The latency to and from GPUs is awful. I've been hacking GPGPU since before CUDA existed (worked with an early beta of CUDA and the GTX 8800). You can do some great throughput-oriented stuff there, but the latency issues meant that GPUs were useless for small-to-medium tasks. It's partly an issue of latency and also an issue of getting 'enough data to make parallelism useful' - we had a pattern matching task that hit peak throughput at about 16K threads which required, of course, a big pile of data.
Things may have improved in terms of latency since then, but we're talking multiple orders of magnitude off (back then) for network processing tasks, much less kernel tasks. And the issue of needing 'big piles of data' to work over isn't going away. This is algorithm-dependent, of course, but lots of data is the easy way to find data-parallelism. :-)

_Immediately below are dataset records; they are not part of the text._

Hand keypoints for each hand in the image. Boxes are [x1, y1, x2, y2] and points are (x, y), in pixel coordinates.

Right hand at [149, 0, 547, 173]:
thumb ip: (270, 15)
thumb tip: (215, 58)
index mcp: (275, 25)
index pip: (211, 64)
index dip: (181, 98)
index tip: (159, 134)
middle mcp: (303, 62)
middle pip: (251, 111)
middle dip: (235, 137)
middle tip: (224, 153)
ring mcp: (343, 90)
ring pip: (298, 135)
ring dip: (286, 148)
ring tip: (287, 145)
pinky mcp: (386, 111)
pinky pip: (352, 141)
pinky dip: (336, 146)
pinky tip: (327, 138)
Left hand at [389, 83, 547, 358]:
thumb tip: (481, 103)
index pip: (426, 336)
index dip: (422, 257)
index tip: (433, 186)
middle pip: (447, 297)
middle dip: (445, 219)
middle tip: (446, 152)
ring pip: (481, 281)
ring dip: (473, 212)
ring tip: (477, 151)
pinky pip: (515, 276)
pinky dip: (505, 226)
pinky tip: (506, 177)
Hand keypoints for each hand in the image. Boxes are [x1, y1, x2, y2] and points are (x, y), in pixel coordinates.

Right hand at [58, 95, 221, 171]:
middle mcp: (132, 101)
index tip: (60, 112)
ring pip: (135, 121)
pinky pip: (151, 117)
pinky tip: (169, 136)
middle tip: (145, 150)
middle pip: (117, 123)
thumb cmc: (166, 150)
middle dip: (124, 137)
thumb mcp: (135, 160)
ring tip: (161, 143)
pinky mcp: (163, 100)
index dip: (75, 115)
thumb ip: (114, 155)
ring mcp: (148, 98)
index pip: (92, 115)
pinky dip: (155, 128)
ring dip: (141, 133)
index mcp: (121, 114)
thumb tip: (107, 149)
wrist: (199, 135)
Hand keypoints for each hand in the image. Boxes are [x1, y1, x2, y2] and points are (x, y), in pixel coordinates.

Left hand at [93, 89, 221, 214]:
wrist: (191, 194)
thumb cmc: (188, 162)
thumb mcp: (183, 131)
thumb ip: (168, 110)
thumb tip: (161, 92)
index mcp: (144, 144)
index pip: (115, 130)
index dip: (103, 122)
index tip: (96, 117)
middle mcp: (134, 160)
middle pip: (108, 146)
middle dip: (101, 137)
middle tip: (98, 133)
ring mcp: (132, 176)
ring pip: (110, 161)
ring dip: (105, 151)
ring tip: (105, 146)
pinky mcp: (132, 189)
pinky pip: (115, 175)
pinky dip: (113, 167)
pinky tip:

Most of the papers published about GPGPU are either larger data sizes (where GPGPU is a legitimate tactic) or do some really serious handwaving concerning latency (e.g. the GPU routing stuff, 'packetshader'). Just because there are a bunch of people who can get interesting papers out of it doesn't mean it's a good idea.
Perhaps the memory page deduplication candidate detection could run out there. It would be memory bound, but maybe by not ruining the CPU cache it would be a win. (This is important for systems running a bunch of virtual machines.)
I heard Tsubame, a supercomputer built with NVIDIA GPUs, calculated ECC on its GPU-side memory with GPU code because those GPUs were consumer grade and didn't have hardware ECC.
This was really non-obvious to me.
Being the most compelling 'software router' is sort of like being the 'tallest midget' but even in this domain, I think their alleged advantages over CPU-only are mainly due to carefully massaging the presentation of the data.
Multi touch gestures and handwriting recognition.
Oh, and simple xor? Well, assuming data is in L2 already, Intel i7 can xor 10+ GB/s using just single core, between 3 buffers, aka minimum RAID 5. Fastest RAID adapters can achieve only a fraction of that speed.
Maybe block deduplication could be done this way. If the block is a dupe, skipping its allocation on the disk (it would save at least one block write) could offset a lot of block hash calculations.
Here are some more examples:
There are many, many applications beyond crypto.
Of course, had I learned about how the rendering pipeline for graphics works it would have been obvious, but that only came later.
After that, I've always wondered how feasible it would be to write an OS for regular users (there are CUDA supercomputers, but that isn't very representative of how most people make use of computers) that makes use of the GPU for various computations other than graphics. Hopefully, this project will shed some light in that direction.
So for a proof of concept it makes sense to go with CUDA so you can play with the algorithms and not worry about all the other stuff.
It's interesting, but the applications to this are seriously limited and very specific.
Graphic apps already use the GPU. The OS mostly keeps data structures and calls functions.
I think people often forget to factor in data transfer time. Matrix multiplication is 98x faster on my gpu than on my cpu, but I don't actually break even on real world time until the dimensions are up around 2000 or so.
That's the entire point, that there is no usefulness to this outside of very specific applications.
Regarding security, these days, GPUs have memory isolation and protection. This is how the drivers work: they give a process its own memory-mapped command queue, and only permissions to use part of the GPU memory which they've allocated.
So although it does increase the attack service to GPU+CPU instead of just CPU, it is not a matter of 'simply stuffing everything into the privileged domain'.